From: Zero Powers (zero_powers@hotmail.com)
Date: Tue Feb 19 2002 - 23:48:29 MST


>From: "Eliezer S. Yudkowsky" <sentience@pobox.com>

>Zero Powers wrote:
> >
> > My point in a nutsell: friendliness cannot be imposed on one's superior.
> > Genes tried it, and made a good run of it for quite a while. Increasing
>our
> > intelligence made our genes ever more successful than the competitors of
>our
> > species. But, as our genes found out, too much of a good thing is a bad
> > thing. We now pursue gene-imposed subgoals (sex, for instance) while
> > bypassing completely the supergoals (i.e., kids) at our whim.

>It may be reassuring (or not) to realize that the means by which we resist
>evolution is itself evolved, only on a deeper level. We are imperfectly
>deceptive social organisms who compete by arguing about each other's
>motives;
>that is, we are political organisms. We have adaptations for arguing about
>morality; that is, in addition to our built-in evolutionary morality, we
>also
>have dynamics for choosing new moralities. In the ancestral environment
>this
>was, I suspect, a relatively small effect, amounting to a choice of
>rationalizations. However, any seed AI theorist can tell you that what
>matters in the long run isn't how a system starts out, it's how the system
>changes.
>
>So of course, our dynamics for choosing new moralities are starting to
>dominate over our evolutionary moralities, due to a change in cognitive
>conditions: Specifically, due to: (1) an unancestrally large cultural
>knowledge base (stored-up arguments about morality); (2) an unancestrally
>good
>reflective model of our own mentality (timebinding historical records of
>personalities, and (more recently) evolutionary psychology); (3) an
>unancestral technological ability to decouple cognitive supergoals that are
>evolutionary subgoals from their evolutionary rationales (i.e.
>contraception).
>
>(3) in particular is interesting because the way in which it came about is
>that evolution "instructed" us to do certain things without "telling us
>why".
>We won against evolution because evolution failed to treat us as equals and
>take us into its confidence (he said, anthropomorphizing the blind actions
>of
>an unintelligent process with no predictive foresight).

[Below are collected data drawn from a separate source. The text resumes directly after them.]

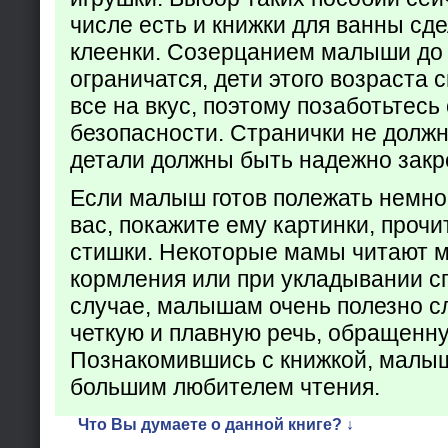
числе есть и книжки для ванны сд
клеенки. Созерцанием малыши до 
ограничатся, дети этого возраста 
все на вкус, поэтому позаботьтесь 
безопасности. Странички не долж
детали должны быть надежно закр
Если малыш готов полежать немно
вас, покажите ему картинки, проч
стишки. Некоторые мамы читают 
кормления или при укладывании с
случае, малышам очень полезно с
четкую и плавную речь, обращенну
Познакомившись с книжкой, малыш
большим любителем чтения.
Что Вы думаете о данной книге? ↓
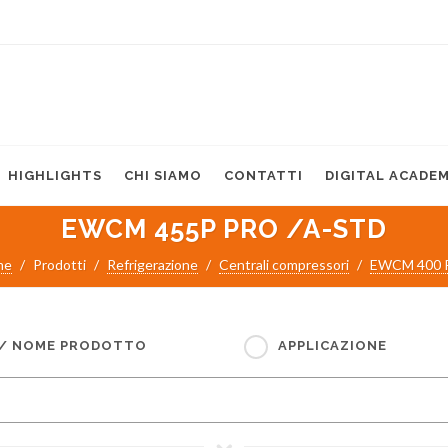
HIGHLIGHTS
CHI SIAMO
CONTATTI
DIGITAL ACADE
EWCM 455P PRO /A-STD
me
Prodotti
Refrigerazione
Centrali compressori
EWCM 400 
 / NOME PRODOTTO
APPLICAZIONE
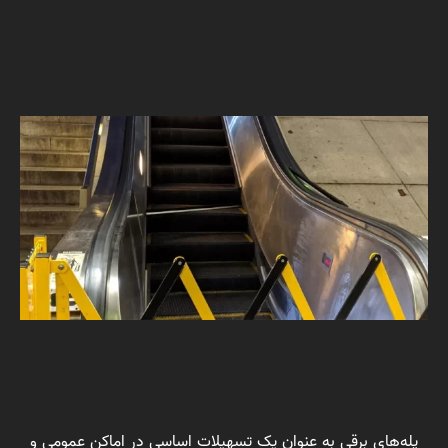
پله‌های برقی به عنوان یک تسهیلات اساسی در اماکن عمومی و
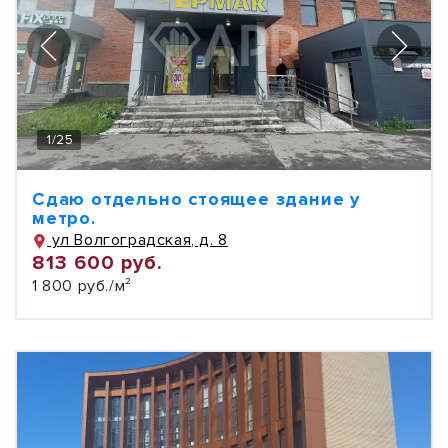
1
/
25
Cдаю отдельно стоящее здание у
метро.
ул Волгоградская, д. 8
813 600 руб.
1 800 руб./м²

Your posts are conceptually dense (it may not sound like it, but that *is* a
compliment). Kind of like the Bible, you see something new almost everytime
you read it. I'm still digesting (re-reading) some of your posts. Don't
know if I'll respond, but I do want to see what you're seeing. Enough
preamble. To my question:

Suppose evolution had somehow come clean with us and said:

"Hey humans, here's the deal. You are genetically programmed to maximize
the probability of the survival of your geneset. So all those things you
think you like (like sex, food, clothing, and close relatives) and all those
things you think you hate (like pain, hunger and loneliness) are merely
subgoals hardwired into your essential make-up simply to attain the genetic
supergoal (maximizing the probability of the survival of your geneset--or in
other parlance being "friendly" to your genes)."

Do you think that nature's honesty would have persuaded us to continue being
"friendly" to our genes? Or do you think we would still be saying "Screw
the survival of my geneset, I'm in this for the maximum enjoyment of my own
particular phenotype"?

-Zero

"I'm a seeker too. But my dreams aren't like yours. I can't help thinking
that somewhere in the universe there has to be something better than man.